DIRECTIONS FOR THIS TASK
A line below contains "smartphone: present [381,546,460,579]", and a later one contains "speaker: present [118,266,147,329]". Repeat both, with every line between them, exactly.

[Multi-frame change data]
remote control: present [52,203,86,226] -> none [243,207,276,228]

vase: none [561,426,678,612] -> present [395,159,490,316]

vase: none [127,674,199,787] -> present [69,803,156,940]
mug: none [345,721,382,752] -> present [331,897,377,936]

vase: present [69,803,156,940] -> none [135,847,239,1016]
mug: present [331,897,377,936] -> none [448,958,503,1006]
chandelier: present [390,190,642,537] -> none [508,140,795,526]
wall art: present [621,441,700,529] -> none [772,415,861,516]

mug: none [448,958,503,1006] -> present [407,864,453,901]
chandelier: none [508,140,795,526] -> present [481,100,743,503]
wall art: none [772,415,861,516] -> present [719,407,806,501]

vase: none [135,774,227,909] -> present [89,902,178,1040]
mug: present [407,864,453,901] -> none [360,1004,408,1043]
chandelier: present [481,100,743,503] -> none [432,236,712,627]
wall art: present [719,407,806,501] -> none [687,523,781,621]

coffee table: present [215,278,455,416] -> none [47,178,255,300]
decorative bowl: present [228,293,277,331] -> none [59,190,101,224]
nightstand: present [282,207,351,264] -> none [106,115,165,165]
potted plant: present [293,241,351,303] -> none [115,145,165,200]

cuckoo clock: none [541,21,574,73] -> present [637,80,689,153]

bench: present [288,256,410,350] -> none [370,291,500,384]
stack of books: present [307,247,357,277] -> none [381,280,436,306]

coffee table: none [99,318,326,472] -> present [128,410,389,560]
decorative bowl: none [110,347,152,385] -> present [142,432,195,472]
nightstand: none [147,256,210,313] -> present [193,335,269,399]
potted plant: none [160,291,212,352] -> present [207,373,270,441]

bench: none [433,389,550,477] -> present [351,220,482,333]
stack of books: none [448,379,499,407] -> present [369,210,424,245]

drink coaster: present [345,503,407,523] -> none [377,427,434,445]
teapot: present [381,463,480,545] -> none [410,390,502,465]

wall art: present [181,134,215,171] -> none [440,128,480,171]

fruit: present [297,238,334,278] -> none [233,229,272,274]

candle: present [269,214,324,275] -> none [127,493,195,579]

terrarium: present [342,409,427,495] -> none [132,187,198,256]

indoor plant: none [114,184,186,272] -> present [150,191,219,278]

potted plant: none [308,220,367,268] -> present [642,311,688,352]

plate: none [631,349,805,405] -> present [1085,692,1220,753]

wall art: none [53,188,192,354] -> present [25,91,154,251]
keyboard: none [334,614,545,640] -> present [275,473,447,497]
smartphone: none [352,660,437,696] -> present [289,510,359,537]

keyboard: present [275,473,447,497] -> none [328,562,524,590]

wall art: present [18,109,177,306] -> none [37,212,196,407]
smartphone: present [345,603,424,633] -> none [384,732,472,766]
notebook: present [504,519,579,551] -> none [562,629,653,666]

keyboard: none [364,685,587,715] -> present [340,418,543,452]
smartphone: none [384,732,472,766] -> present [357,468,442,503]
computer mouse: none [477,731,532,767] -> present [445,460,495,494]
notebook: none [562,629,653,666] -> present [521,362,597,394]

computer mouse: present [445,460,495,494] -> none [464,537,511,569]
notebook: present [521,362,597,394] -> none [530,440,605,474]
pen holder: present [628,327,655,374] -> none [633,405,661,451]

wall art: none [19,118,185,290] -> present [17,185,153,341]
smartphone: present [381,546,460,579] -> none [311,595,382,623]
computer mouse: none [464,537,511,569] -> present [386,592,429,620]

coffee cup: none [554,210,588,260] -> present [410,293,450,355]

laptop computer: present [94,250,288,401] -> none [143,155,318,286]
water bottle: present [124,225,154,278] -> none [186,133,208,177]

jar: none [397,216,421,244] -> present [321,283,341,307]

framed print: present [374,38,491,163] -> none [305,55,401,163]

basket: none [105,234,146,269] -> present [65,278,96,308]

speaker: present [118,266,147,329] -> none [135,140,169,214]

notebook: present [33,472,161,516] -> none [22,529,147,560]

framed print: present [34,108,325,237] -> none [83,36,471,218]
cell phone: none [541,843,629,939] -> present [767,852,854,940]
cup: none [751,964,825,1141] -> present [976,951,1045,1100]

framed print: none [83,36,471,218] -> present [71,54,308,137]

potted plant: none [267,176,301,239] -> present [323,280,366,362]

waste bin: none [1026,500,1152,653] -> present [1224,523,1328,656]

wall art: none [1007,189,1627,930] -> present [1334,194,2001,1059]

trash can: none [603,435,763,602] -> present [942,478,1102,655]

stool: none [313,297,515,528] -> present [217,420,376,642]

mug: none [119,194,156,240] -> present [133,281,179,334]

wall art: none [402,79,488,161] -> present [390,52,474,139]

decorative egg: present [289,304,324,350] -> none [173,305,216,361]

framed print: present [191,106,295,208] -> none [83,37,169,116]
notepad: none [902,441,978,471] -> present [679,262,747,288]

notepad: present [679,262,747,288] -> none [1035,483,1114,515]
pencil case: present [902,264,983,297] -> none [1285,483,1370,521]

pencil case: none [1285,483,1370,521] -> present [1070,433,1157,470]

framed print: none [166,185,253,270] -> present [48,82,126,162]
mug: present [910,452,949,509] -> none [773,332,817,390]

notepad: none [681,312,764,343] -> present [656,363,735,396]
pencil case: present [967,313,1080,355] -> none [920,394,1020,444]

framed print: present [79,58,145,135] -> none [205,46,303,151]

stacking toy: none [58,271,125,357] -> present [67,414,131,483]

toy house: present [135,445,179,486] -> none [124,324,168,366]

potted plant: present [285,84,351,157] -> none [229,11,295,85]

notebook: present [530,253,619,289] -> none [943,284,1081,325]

OUTPUT FOR THIS TASK
smartphone: present [381,546,460,579] -> none [311,595,382,623]
computer mouse: none [464,537,511,569] -> present [386,592,429,620]

coffee cup: none [554,210,588,260] -> present [410,293,450,355]

laptop computer: present [94,250,288,401] -> none [143,155,318,286]
water bottle: present [124,225,154,278] -> none [186,133,208,177]

jar: none [397,216,421,244] -> present [321,283,341,307]

framed print: present [374,38,491,163] -> none [305,55,401,163]

basket: none [105,234,146,269] -> present [65,278,96,308]

speaker: present [118,266,147,329] -> none [135,140,169,214]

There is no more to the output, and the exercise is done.